Selain gagal bayar dalam bentuk investasi pada IKNB, gagal bayar utang juga mulai dialami perusahaan-perusahaan Indonesia. Emiten peritel ponsel dan voucher PT Tiphone Mobile Indonesia bk (TELE) bersama dengan empat anak usahanya resmi berada dalam keadaan Penundaan Kewajiban Pembayaran Utang Sementara (PKPUS) setelah perusahaan mengalami gagal bayar atas utang baik utang obligasi maupun utang bank sindikasi.

Nilai total utang gagal bayar itu mencapai Rp 3,23 triliun untuk nilai pokok. Sementara itu nilai bunga untuk rupiah dari utang obligasi dan sindikasi mencapai Rp 72,16 miliar, ditambah dengan nilai bunga untuk mata uang dolar AS (US$ 1,68 juta) setara dengan Rp 23,56 miliar, maka nilai total bunga yakni Rp 95,72 miliar.

Artinya, jika pokok ditambah nilai bunga maka total mencapai Rp 3,33 triliun. Perseroan telah menyampaikan keterbukaan informasi sehubungan dengan utang gagal bayar pada 22 Juni 2020. Adapun alasan keterlambatan dikarenakan pembuatan surat jawaban tersebut membutuhkan diskusi dari beberapa pihak manajemen terkait.

Selain Tiphone, PT Modernland Realty Tbk (MDLN) juga menyampaikan penundaan pembayaran obligasi dengan nilai pokok Rp 150 miliar yang seharusnya jatuh tempo pada hari ini, Selasa, 7 Juli 2020.

Berdasarkan pengumuman PT Kustodian Sentral Efek Indonesia (KSEI), perseroan akan melaksanakan Rapat Umum Pemegang Obligasi (RUPO) yang salah satu agendanya membahas tanggal pelunasan. Obligasi Berkelanjutan I Modernland Realty Tahap I Tahun 2015 seri B. Obligasi itu memiliki tenor lima tahun dengan tingkat kupon 12,5 persen per tahun.

Tak hanya FitchRating, Moody's Investor Service memangkas rating atau peringkat emiten properti Modernland dari sebelumnya Caa1 menjadi Ca dengan prospek ke depan tetaplah negatif.

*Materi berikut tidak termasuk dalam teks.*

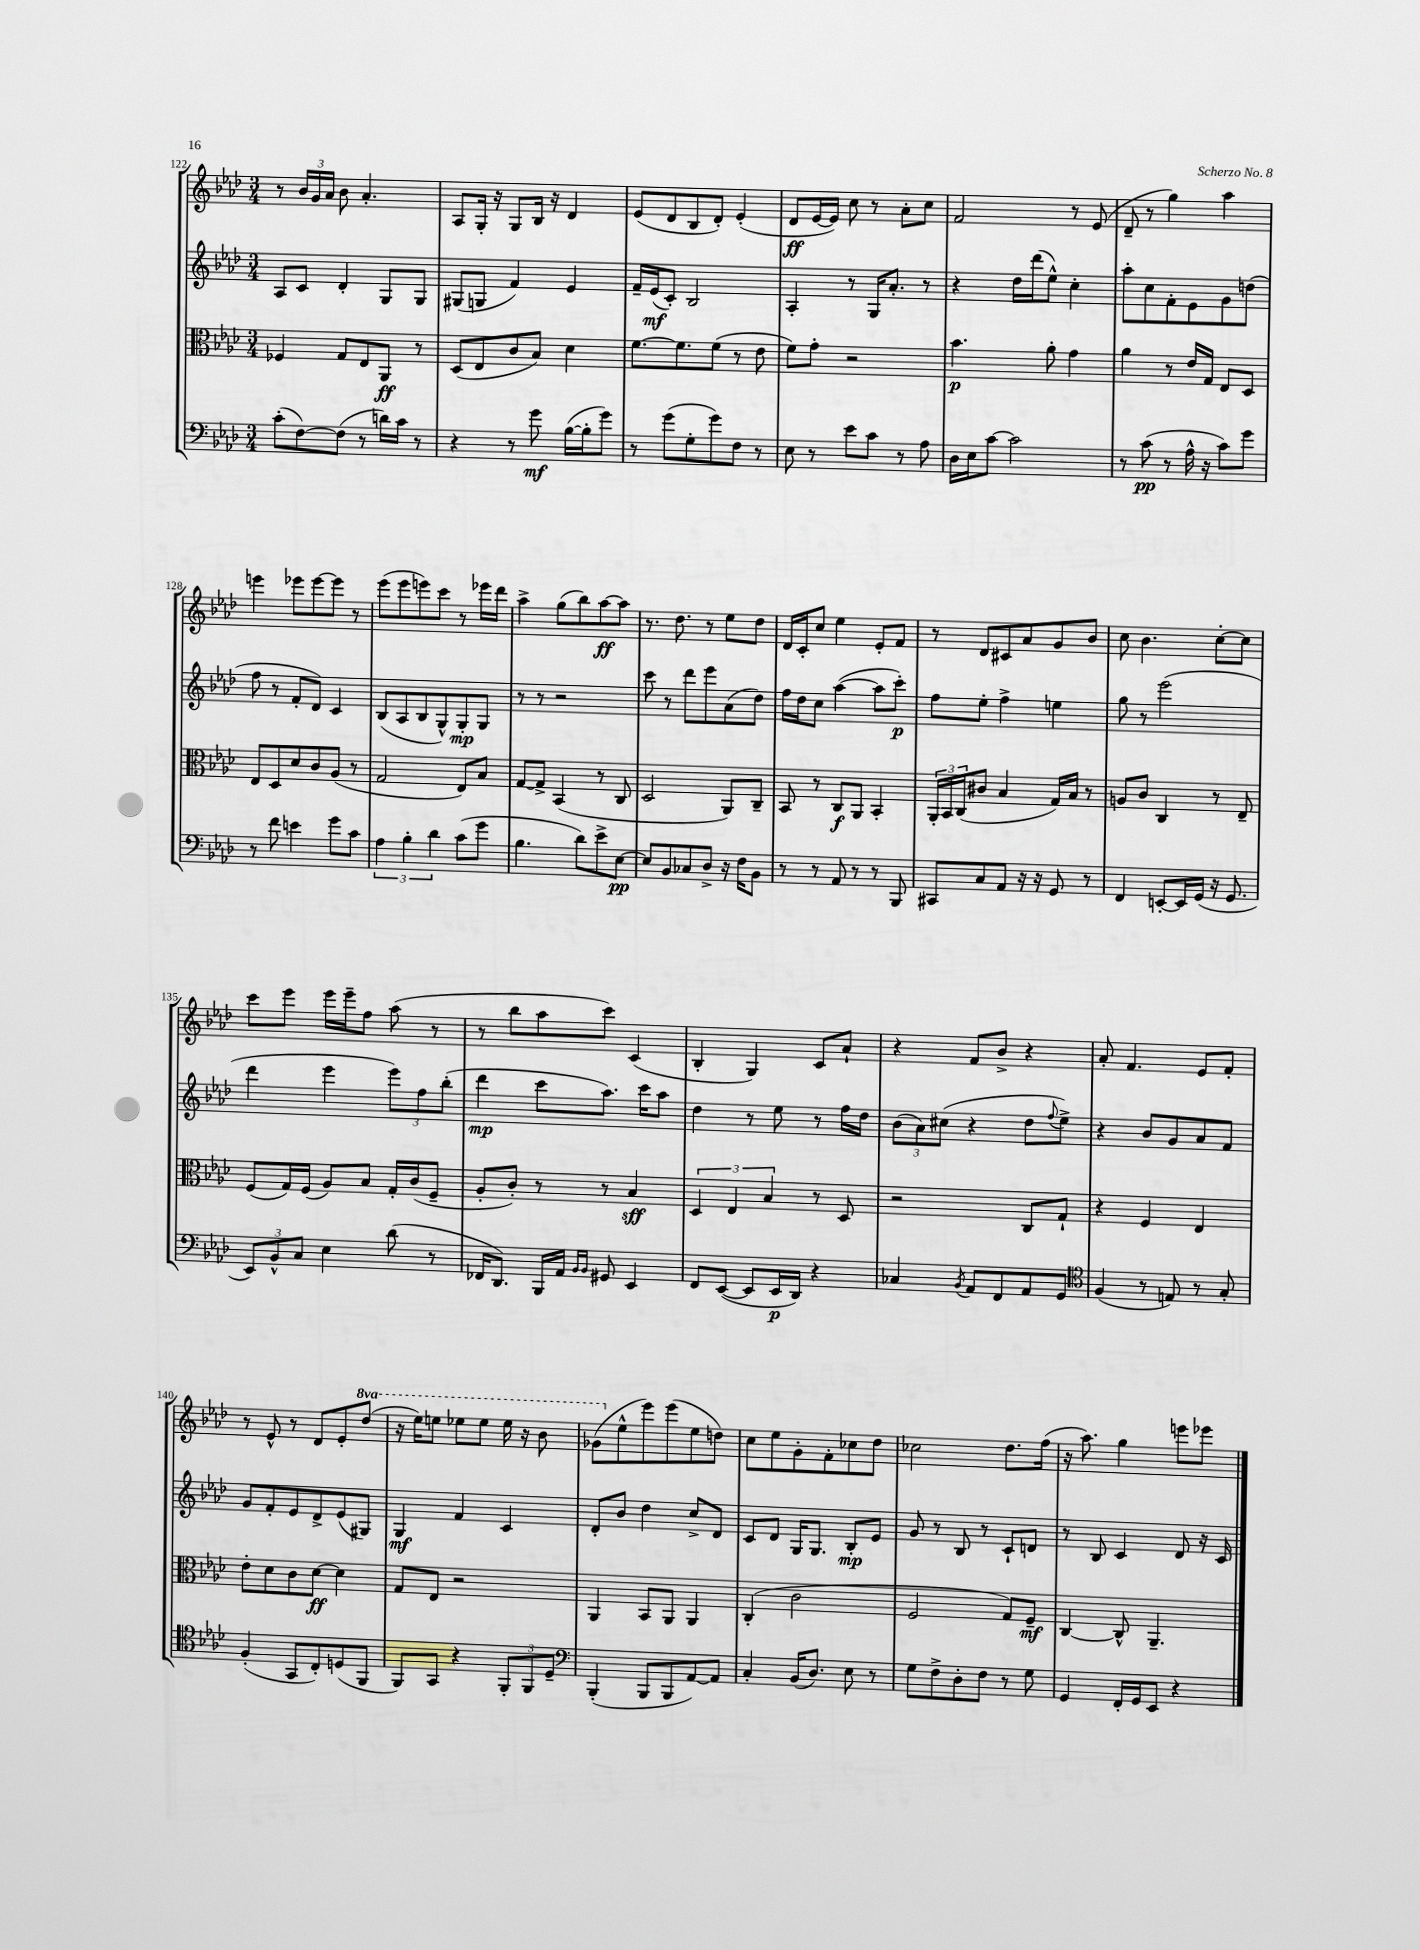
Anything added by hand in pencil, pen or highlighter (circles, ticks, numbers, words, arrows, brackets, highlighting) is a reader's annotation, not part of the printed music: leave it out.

**kern	**kern	**kern	**kern
*staff4	*staff3	*staff2	*staff1
*clefF4	*clefC3	*clefG2	*clefG2
*k[b-e-a-d-]	*k[b-e-a-d-]	*k[b-e-a-d-]	*k[b-e-a-d-]
*M3/4	*M3/4	*M3/4	*M3/4
(8c'\L	4F-/	8A-/L	8r
[8F\)	.	8c/J	24b-/LL
.	.	.	24g/
.	.	.	24a-/JJ
(8F\]J	8G/L	4d-'/	8b-\
8r	8E-/	.	4.a-'/
16d\LL)	8AA-/J	8G/L	.
16c\JJ	.	.	.
8r	8r	8G/J	.
=	=	=	=
4r	(8D-/L	(8G#/L	8A-/L
.	8E-/	8G/J	16G'/Jk
.	.	.	16r
8r	8c/	4f/)	8G/L
8g\	8B-/J)	.	16B-/Jk
.	.	.	16r
([16B-\LL	4d-\	4e-/	4d-/
16B-'\]J	.	.	.
8g\J)	.	.	.
=	=	=	=
8r	[8.f\L	16f~/LL	(8e-/L
.	.	(16e-/J	.
(8g\L	.	8c'/J)	8d-/
.	8.f\]	.	.
8G'\	.	2B-/	8B-/
8g\)	(8f\J	.	8d-'/J)
8F\J	8r	.	(4e-'/
8r	8e-\	.	.
=	=	=	=
8E-\	8f\L)	4A-'/	8d-/L
8r	8g'\J	.	[16e-/L
.	.	.	16e-/]JJ)
8e-\L	2r	8r	8cc\
8c\J	.	16G/LK	8r
.	.	8.a-'/J	.
8r	.	.	8a-'\L
8A-\	.	8r	8cc\J
=	=	=	=
16D-\LL	4.b-\	4r	2f/
16E-\J	.	.	.
[8c\J	.	.	.
2c\]	.	16dd-\LL	.
.	.	(16ddd-\J	.
.	8a-'\	8ee-^^\J)	.
.	4g\	4cc'\	8r
.	.	.	(8e-/
=	=	=	=
8r	4a-\	8aa-'\L	8d-~/
(8c\	.	8cc\	8r
8r	8r	8f'\	4gg\)
16A-^^\	16e-/LL	8e-\	.
16r	16G/JJ	.	.
8c\L)	8E-/L	8g\	4aa-\
8g\J	8D-/J	(8dd\J	.
=	=	=	=
8r	8E-/L	8ff\	4eee\
8f\	8D-/	8r	.
4e\	8d-/	8f'/L	8eee-\L
.	8c/	8d-/J)	[8eee-\
8g\L	(8A-/J	4c/	8eee-\]J
8c\J	8r	.	8r
=	=	=	=
6A-\	2G/	(8B-/L	(8eee-\L
.	.	8A-/	8eee-\
6B-'\	.	.	.
.	.	8B-/	8eee\)
6d-\	.	.	.
.	.	8G^^/)	8ccc\J
(8c\L	8E-/L)	8G'/	8r
8g\J	8B-/J	8G/J	16eee-\LL
.	.	.	16ddd-\JJ
=	=	=	=
4.B-\	[8G/L	8r	4aa-^\
.	8G^/]J	8r	.
.	(4BB-/	2r	(8gg\L
8d-\L)	.	.	8bb-\)
8e-^\	8r	.	[8aa-\
[8E-\J	8C/	.	8aa-\]J
=	=	=	=
8E-/]L	2D-/	8ccc\	8.r
8BB-/	.	8r	.
.	.	.	8.dd-\
8C-/	.	8ddd-\L	.
8D-^/J	.	8eee-\	8r
16r	8AA-/L)	(8a-\	8ee-\L
16F\LK	.	.	.
8BB-\J	8C~/J	8dd-\J)	8dd-\J
=	=	=	=
8r	8BB-/	16ff\LL	16d-/LL
.	.	16dd-\J	16c'/J
8r	8r	8cc\J	8cc/J
8AA-/	8C/L	([4aa-\	4ee-\
8r	8AA-/J	.	.
8r	4BB-'/	8aa-\]L	8e-'/L
8BBB-/	.	8ccc'\J)	8f/J
=	=	=	=
8CC#/L	24AA-'/LL	8ff\L	8r
.	24BB-/	.	.
.	(24C/J	.	.
8C/	8c#/J	8ee-'\J	8d-/L
8AA-/J	4B-/	4ff^\	8c#/
16r	.	.	8a-/
16r	.	.	.
8GG/	16G/LL)	4ee\	8g/
.	16B-/JJ	.	.
8r	8r	.	8b-/J
=	=	=	=
4FF/	8A/L	8gg\	8cc\
.	8c/J	8r	4.b-\
[8EE'/L	4C/	(2eee-\	.
16EE/]L	.	.	.
(16GG/JJ	.	.	.
16r	8r	.	[8cc'\L
8.GG/	.	.	.
.	8E-~/	.	8cc\]J
=	=	=	=
12EE-/L)	(8F/L	4ddd-\	8ccc\L
12BB-^^/	.	.	.
.	16G/L)	.	8eee-\J
12C/J	.	.	.
.	(16F/JJ	.	.
4E-\	8A-/L)	4eee-\	16eee-\LL
.	.	.	16eee-~\J
.	8B-/J	.	8ff\J
(8d-\	16G'/LL	12eee-\L)	(8aa-\
.	(16c/J	.	.
.	.	12ff\	.
8r	8F~/J	.	8r
.	.	(12bb-'\J	.
=	=	=	=
16FF-/LK	8A-'/L	4ddd-\	8r
8.DD-/J)	.	.	.
.	8c'/J)	.	8bb-\L
16BBB-/LL	8r	8ccc\L	8aa-\
16AA-/JJ	.	.	.
16qqBB-/LL	.	.	.
16qqBB-/JJ	.	.	.
8GG#/	8r	8.aa-\J)	8ccc\J)
4EE-/	4B-/	.	(4c/
.	.	16ccc\LK	.
.	.	8aa-\J	.
=	=	=	=
8FF/L	6D-/	4dd-\	4B-'/
([8EE-/J	.	.	.
.	6E-/	.	.
8EE-/]L	.	8r	4G/)
.	6B-/	.	.
16EE-/L	.	8ee-\	.
16DD-/JJ)	.	.	.
4r	8r	8r	8c/L
.	8D-/	16ff\LL	8a-`/J
.	.	16dd-\JJ	.
=	=	=	=
4C-/	2r	(12b-\L	4r
.	.	12a-\)	.
.	.	(12cc#\J	.
8qBB-/	.	.	.
8AA-/L	.	4r	8f/L
8FF/	.	.	8b-^/J
8AA-/	8C/L	8dd-\L	4r
.	.	8qqff/	.
8GG/J	8G`/J	8ee-^\J)	.
=	=	=	=
*clefC4	*	*	*
(4F/	4r	4r	8a-'/
.	.	.	4.f/
8r	4F/	8b-/L	.
8E/)	.	8g/	.
8r	4E-/	8a-/	8e-/L
8G'/	.	8f/J	8f'/J
=	=	=	=
(4F'/	8e-'\L	8g/L	8r
.	8d-\	8f'/	8e-^^/
8GG/L	8c\	8e-/	8r
8C'/)	[8d-\J	8d-^/	8d-/L
(8D/	4d-\]	(8e-/	8e-'/
8FF/J	.	8G#/J)	(8ddd-/J
=	=	=	=
8FF/L)	8G/L	4G/	16r
.	.	.	16eee-\LK)
8GG/J	8E-/J	.	8eee\J
4r	2r	4f/	8eee-\L
.	.	.	8eee-\J
12FF'/L	.	4c/	16eee-\
.	.	.	16r
12FF/	.	.	.
.	.	.	8bb-\
12D-~/J	.	.	.
=	=	=	=
*clefF4	*	*	*
(4BBB-'/	4AA-/	8d-'/L	(8gg-\L
.	.	8b-/J	8ee-^^\
8BBB-/L	8BB-/L	4dd-\	8eee-\)
8BBB-/	8AA-/J	.	(8eee-\
[8AA-/)	4AA-/	8cc^/L	8ee-\
8AA-/]J	.	8d-/J	8dd\J)
=	=	=	=
4C'/	(4C'/	8c/L	8cc\L
.	.	8d-/J	8ee-\
(16BB-/LK	2c\	16G/LK	8g'\
8.D-/J)	.	8.G/J	.
.	.	.	8f'\
8E-\	.	8B-'/L	8cc-\
8r	.	8e-/J	8dd-\J
=	=	=	=
8G\L	2F/	8g/	2cc-\
8F^\	.	8r	.
8D-'\	.	8B-/	.
8F\J	.	8r	.
8r	8G/L)	8c`/L	8.dd-\L
8G\	8F~/J	8d/J	.
.	.	.	(16ff\Jk
=	=	=	=
4GG/	[4C/	8r	16r
.	.	.	8.aa-\)
.	.	8B-/	.
16FF'/LL	8C^^/]	4c/	4gg\
16GG/J	.	.	.
8EE-/J	4.AA-~/	.	.
4r	.	8d-/	8eee\L
.	.	16r	8eee-\J
.	.	16c/	.
==	==	==	==
*-	*-	*-	*-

Vice President and Senior Credit Officer Moody's, Jacinta Poh mengatakan, penurunan peringkat ini mengindikasikan adanya kemungkinan risiko gagal bayar Moderland dalam waktu dekat ini yang disebabkan oleh penurunan arus kas perusahaan dan terganggunya likuiditas karena pandemi Covid-19 yang menyebabkan terganggunya penjualan properti perseroan.

Kas dan setara kas perseroan mengalami penurunan menjadi Rp 180 miliar pada 31 Maret 2020 dari posisi akhir Desember 2019 sebesar Rp 554 miliar.

Tak hanya MDLN, salah satu emiten properti dan perhotelan, PT Kota Satu Properti Tbk (SATU), baru saja menyelesaikan sidang Penundaan Kewajiban Pembayaran Utang Sementara (PKPUS) pada 3 Juli lalu. Beruntung, SATU berhasil berdamai dengan 7 dari 8 krediturnya dan diberikan kelonggaran berupa penundaan kewajiban pembayaran selama 32 hari.

Selain itu, beberapa waktu lalu Moody's menurunkan Corporate Family Rating (CFR) serta rating obligasi 3 perusahaan Badan Usaha Milik Negara (BUMN) dan anak usahanya.
Ketiga perusahaan BUMN tersebut adalah PT Wijaya Karya Tbk (WIKA), PT Jasa Marga Tbk (JSMR), PT Pelabuhan Indonesia II (Pelindo II).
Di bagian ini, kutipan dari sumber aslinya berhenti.